> **Aim of the exercise**: Give again the part of the email that opens with the words containing "2018-02-15 Thread Leinonen" and closes with "current 2030 strategy.", swapping "recommendations" for "suggestions".

··· Passage shown

2018-02-15 Thread Leinonen Teemu
On 15 Feb 2018, at 19.36, Adam Wight 
> wrote:
Punk rock!  These consultants seem to actually understand what we’re about, and 
the report is a great collaboration all around.  The heavy use of actual 
Wikimedians’ quotes lets us tell our own story.  The recommendations on page 31 
look right to me personally, and are “actionable”.

The recommendations are very good. Lately, however,

I have been thinking that maybe we in the Wikimedia movement should take even 
greater role in the attempt to protect free access to knowledge? I am not sure 
if this is clear in our current 2030 strategy.

For instance, we could invest in and increase the visibility of some other 
successful Wikimedia projects, than the Wikipedia (and Wikidata).

Wiktionary is one of these. It is not very well known although widely used, 
especially as a source for other services. This is simply because we do not 
have a easy to use UI to the service. Webxicon.org [1] is 
and example of a third party service using the Wiktionary data. No doubt, it is 
more user friendly than our own Wiktionary [2]. Designing new UI and promoting 
Wiktionary would also emphasise our global nature and respect of different 
cultures and languages.

······
··· Data section

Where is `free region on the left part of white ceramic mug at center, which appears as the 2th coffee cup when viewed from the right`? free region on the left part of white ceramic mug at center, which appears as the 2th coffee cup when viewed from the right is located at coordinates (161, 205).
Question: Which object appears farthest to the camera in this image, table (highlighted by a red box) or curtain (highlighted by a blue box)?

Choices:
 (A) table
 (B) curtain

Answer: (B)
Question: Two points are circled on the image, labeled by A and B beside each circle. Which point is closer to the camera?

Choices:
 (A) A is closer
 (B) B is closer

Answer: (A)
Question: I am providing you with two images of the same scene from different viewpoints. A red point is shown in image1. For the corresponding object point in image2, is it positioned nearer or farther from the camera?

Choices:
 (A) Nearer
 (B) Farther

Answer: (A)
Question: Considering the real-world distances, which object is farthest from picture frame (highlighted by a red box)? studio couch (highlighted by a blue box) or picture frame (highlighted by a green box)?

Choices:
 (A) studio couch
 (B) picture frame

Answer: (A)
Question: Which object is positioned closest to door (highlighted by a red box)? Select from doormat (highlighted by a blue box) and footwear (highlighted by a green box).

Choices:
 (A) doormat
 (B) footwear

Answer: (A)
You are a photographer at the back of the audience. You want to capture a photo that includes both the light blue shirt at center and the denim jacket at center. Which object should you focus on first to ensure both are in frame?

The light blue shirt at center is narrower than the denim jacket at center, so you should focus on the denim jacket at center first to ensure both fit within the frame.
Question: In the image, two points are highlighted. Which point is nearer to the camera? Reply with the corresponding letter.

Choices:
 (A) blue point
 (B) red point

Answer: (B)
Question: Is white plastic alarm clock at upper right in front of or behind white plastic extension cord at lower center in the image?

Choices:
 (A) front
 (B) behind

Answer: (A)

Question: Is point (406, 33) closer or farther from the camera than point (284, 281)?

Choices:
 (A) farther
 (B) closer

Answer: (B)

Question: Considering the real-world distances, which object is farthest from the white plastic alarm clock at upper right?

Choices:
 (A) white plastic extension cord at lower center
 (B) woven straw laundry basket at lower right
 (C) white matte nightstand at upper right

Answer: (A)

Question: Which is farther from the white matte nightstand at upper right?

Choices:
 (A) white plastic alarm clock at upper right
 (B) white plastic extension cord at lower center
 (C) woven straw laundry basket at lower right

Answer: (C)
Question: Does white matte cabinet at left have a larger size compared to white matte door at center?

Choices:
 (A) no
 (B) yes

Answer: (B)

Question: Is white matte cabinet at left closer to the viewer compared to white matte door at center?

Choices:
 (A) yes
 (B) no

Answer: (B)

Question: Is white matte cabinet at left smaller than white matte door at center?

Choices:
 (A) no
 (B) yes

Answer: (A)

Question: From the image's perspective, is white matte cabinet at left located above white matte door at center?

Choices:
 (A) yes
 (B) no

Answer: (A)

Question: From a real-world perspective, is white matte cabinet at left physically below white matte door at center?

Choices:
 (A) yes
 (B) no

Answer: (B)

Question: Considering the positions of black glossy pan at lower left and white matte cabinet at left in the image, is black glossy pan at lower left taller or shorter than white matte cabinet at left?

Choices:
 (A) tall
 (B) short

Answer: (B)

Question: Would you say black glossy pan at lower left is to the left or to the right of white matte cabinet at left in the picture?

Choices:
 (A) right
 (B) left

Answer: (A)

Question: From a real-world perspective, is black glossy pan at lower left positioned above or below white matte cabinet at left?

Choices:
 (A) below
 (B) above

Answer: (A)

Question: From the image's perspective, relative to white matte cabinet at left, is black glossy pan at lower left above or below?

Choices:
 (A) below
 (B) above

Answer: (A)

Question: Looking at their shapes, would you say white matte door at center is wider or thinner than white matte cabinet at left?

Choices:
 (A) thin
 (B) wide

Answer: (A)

······

> **Solution to this problem**:
2018-02-15 Thread Leinonen Teemu
On 15 Feb 2018, at 19.36, Adam Wight 
> wrote:
Punk rock!  These consultants seem to actually understand what we’re about, and 
the report is a great collaboration all around.  The heavy use of actual 
Wikimedians’ quotes lets us tell our own story.  The suggestions on page 31 
look right to me personally, and are “actionable”.

The suggestions are very good. Lately, however,

I have been thinking that maybe we in the Wikimedia movement should take even 
greater role in the attempt to protect free access to knowledge? I am not sure 
if this is clear in our current 2030 strategy.